On Wall Street, you earn a bonus for delivering business, even if the company has a bad year. The banks say those incentives helps them lure and motivate their top talent.

"Incentives work when they're designed appropriately," says David Wise, a compensation consultant.

Wise says that the good incentives keep executives working in the company's best interests; reward long term performance; and, most importantly, don't pay out when the company fails to perform.

"And most of the incentive plans in America usually fail one of those three tests," Wise says.

"The bonus structure on Wall Street has contributed mightily to the global financial meltdown," says University of Maryland economist Peter Morici.

That's because those bonus plans gave Wall Street bankers the incentive to take irresponsible risks, Morici says.

"If you do that with a banker he becomes inclined to write bad mortgages and write bad loans simply to have the volume of loans he needs top pay the big salary that he wants," Morici says.

After losing more than $50 billion last year, UBS, the Swiss banking giant, admitted its bonus system was broken. Its solution was sweeping reform. UBS executives will now have their bonuses deposited into an account. Only a third can be withdrawn annually. And if the company suffers losses the next year, UBS can take some or all of the money back.

"So you can't just have one great year and walk away with a huge bonus and then not care about what happens over the next few years," Wise says.

Other companies are now looking at the UBS plan as a model for reform.

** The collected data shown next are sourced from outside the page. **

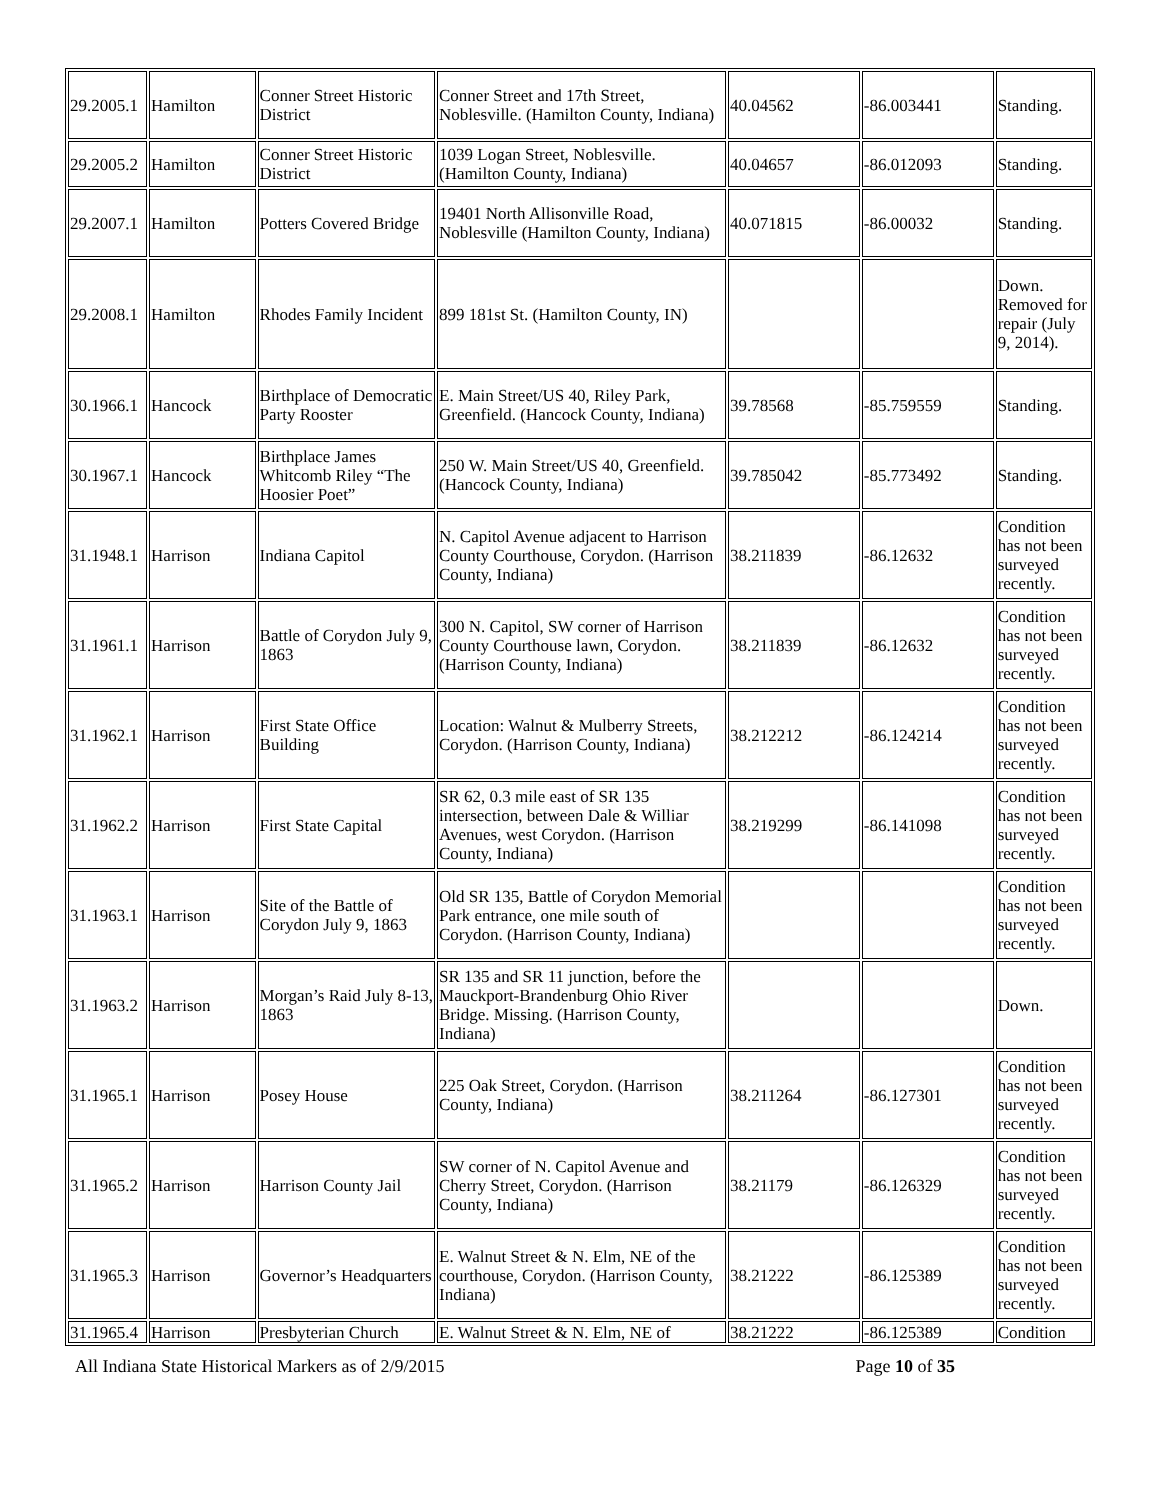| 29.2005.1 | Hamilton | Conner Street Historic District | Conner Street and 17th Street, Noblesville. (Hamilton County, Indiana) | 40.04562 | -86.003441 | Standing. |
| 29.2005.2 | Hamilton | Conner Street Historic District | 1039 Logan Street, Noblesville. (Hamilton County, Indiana) | 40.04657 | -86.012093 | Standing. |
| 29.2007.1 | Hamilton | Potters Covered Bridge | 19401 North Allisonville Road, Noblesville (Hamilton County, Indiana) | 40.071815 | -86.00032 | Standing. |
| 29.2008.1 | Hamilton | Rhodes Family Incident | 899 181st St. (Hamilton County, IN) | | | Down. Removed for repair (July 9, 2014). |
| 30.1966.1 | Hancock | Birthplace of Democratic Party Rooster | E. Main Street/US 40, Riley Park, Greenfield. (Hancock County, Indiana) | 39.78568 | -85.759559 | Standing. |
| 30.1967.1 | Hancock | Birthplace James Whitcomb Riley “The Hoosier Poet” | 250 W. Main Street/US 40, Greenfield. (Hancock County, Indiana) | 39.785042 | -85.773492 | Standing. |
| 31.1948.1 | Harrison | Indiana Capitol | N. Capitol Avenue adjacent to Harrison County Courthouse, Corydon. (Harrison County, Indiana) | 38.211839 | -86.12632 | Condition has not been surveyed recently. |
| 31.1961.1 | Harrison | Battle of Corydon July 9, 1863 | 300 N. Capitol, SW corner of Harrison County Courthouse lawn, Corydon. (Harrison County, Indiana) | 38.211839 | -86.12632 | Condition has not been surveyed recently. |
| 31.1962.1 | Harrison | First State Office Building | Location: Walnut & Mulberry Streets, Corydon. (Harrison County, Indiana) | 38.212212 | -86.124214 | Condition has not been surveyed recently. |
| 31.1962.2 | Harrison | First State Capital | SR 62, 0.3 mile east of SR 135 intersection, between Dale & Williar Avenues, west Corydon. (Harrison County, Indiana) | 38.219299 | -86.141098 | Condition has not been surveyed recently. |
| 31.1963.1 | Harrison | Site of the Battle of Corydon July 9, 1863 | Old SR 135, Battle of Corydon Memorial Park entrance, one mile south of Corydon. (Harrison County, Indiana) | | | Condition has not been surveyed recently. |
| 31.1963.2 | Harrison | Morgan’s Raid July 8-13, 1863 | SR 135 and SR 11 junction, before the Mauckport-Brandenburg Ohio River Bridge. Missing. (Harrison County, Indiana) | | | Down. |
| 31.1965.1 | Harrison | Posey House | 225 Oak Street, Corydon. (Harrison County, Indiana) | 38.211264 | -86.127301 | Condition has not been surveyed recently. |
| 31.1965.2 | Harrison | Harrison County Jail | SW corner of N. Capitol Avenue and Cherry Street, Corydon. (Harrison County, Indiana) | 38.21179 | -86.126329 | Condition has not been surveyed recently. |
| 31.1965.3 | Harrison | Governor’s Headquarters | E. Walnut Street & N. Elm, NE of the courthouse, Corydon. (Harrison County, Indiana) | 38.21222 | -86.125389 | Condition has not been surveyed recently. |
| 31.1965.4 | Harrison | Presbyterian Church | E. Walnut Street & N. Elm, NE of | 38.21222 | -86.125389 | Condition |
All Indiana State Historical Markers as of 2/9/2015 Page 10 of 35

But everyone agrees the AIG model was a disaster.

More AIG Related Coverage:

  • AIG CEO Seeking Return Of Some Bonuses
  • Fake Outrage? AIG Bonuses Known Months Ago
  • 73 AIG Bonuses Hit Million-Dollar Mark
  • Excessive Righteous Indignation Over AIG
  • Anger Over AIG Depletes Obama's Capital
  • Obama May Restrict AIG Bailout Money
    • Anthony Mason

      CBS News senior business and economics correspondent; Co-host, "CBS This Morning: Saturday"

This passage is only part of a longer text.